- _Extracted text_:
+--
The first worldwide survey of funding for neglected diseases, commissioned by the Bill and Melinda Gates Foundation, found that $3.8 billion of private and public funds were invested in research and development of new products in 2007.
However, many serious diseases remain significantly underfunded - including pneumonia and diarrhoeal diseases, which collectively received less than 6 per cent of global investment into new drugs, vaccines and diagnostics.
Five diseases - leprosy, Buruli ulcer, trachoma, rheumatic fever and typhoid - each received less than $15 million, or 0.4 per cent. Two key organisations - the US National Institutes of Health and the Gates Foundation - donated 60 per cent of the $3.8 billion. Some wealthy OECD countries provided little or no funding at all.
The study was conducted by the George Institute for International Health at the University of Sydney and its lead author, Dr Mary Moran, said many diseases were excluded on the grounds that incentives for research and development existed only in rich countries and therefore products were developed and targeted at Western needs.
"Some of the biggest or cruellest killers like pneumonia and Buruli ulcer have few advocates, no global funds and nowhere near the attention they deserve," Dr Moran said.
The report, published today by the Public Library of Science, found research funding had little correlation with the burden of disease.
+--
- _Supplied data_:

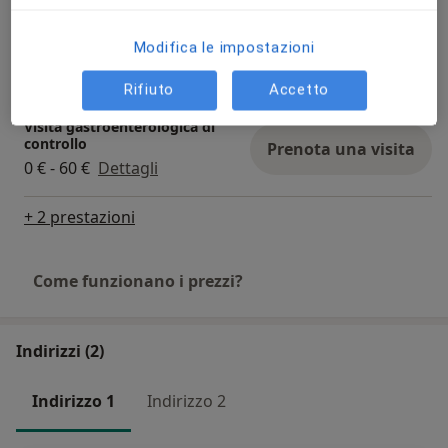
Visita chirurgica
Modifica le impostazioni
Prenota una visita
120 €
Dettagli
Rifiuto
Accetto
Visita gastroenterologica di
controllo
Prenota una visita
0 € - 60 €
Dettagli
+ 2 prestazioni
Come funzionano i prezzi?
Indirizzi (2)
Indirizzo 1
Indirizzo 2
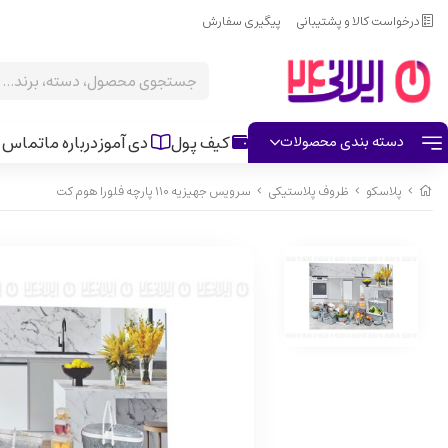
درخواست کالا و پشتیبانی
پیگیری سفارش
کیف پول
دی آموز
درباره ما
تماس ب
دسته بندی محصولات
پلاسکو
ظروف پلاستیکی
سرویس جهیزیه ۱۱۰ پارچه فلورا هوم کت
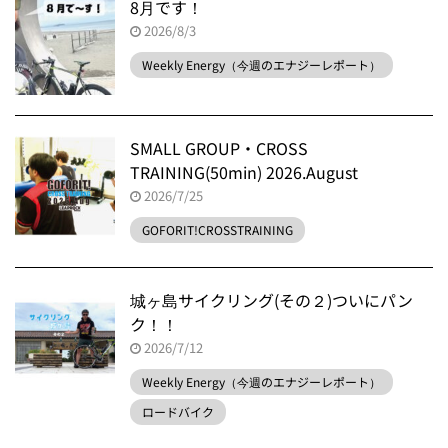
8月です！
2026/8/3
Weekly Energy（今週のエナジーレポート）
SMALL GROUP・CROSS
TRAINING(50min) 2026.August
2026/7/25
GOFORIT!CROSSTRAINING
城ヶ島サイクリング(その２)ついにパン
ク！！
2026/7/12
Weekly Energy（今週のエナジーレポート）
ロードバイク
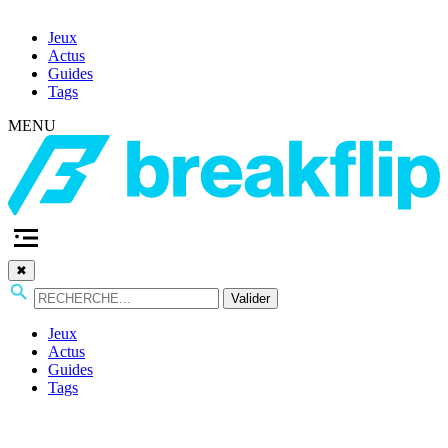
Jeux
Actus
Guides
Tags
MENU
✖
Valider
Jeux
Actus
Guides
Tags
+--
- _Aim of the task_:
Translate this sentence from the text on neglected-disease research funding into Spanish: "The report, published today by the Public Library of Science, found research funding had little correlation with the burden of disease." The rows are not needed for this.

- _Expected output_:
El informe, publicado hoy por la Public Library of Science, concluyó que la financiación de la investigación guardaba poca correlación con la carga de enfermedad.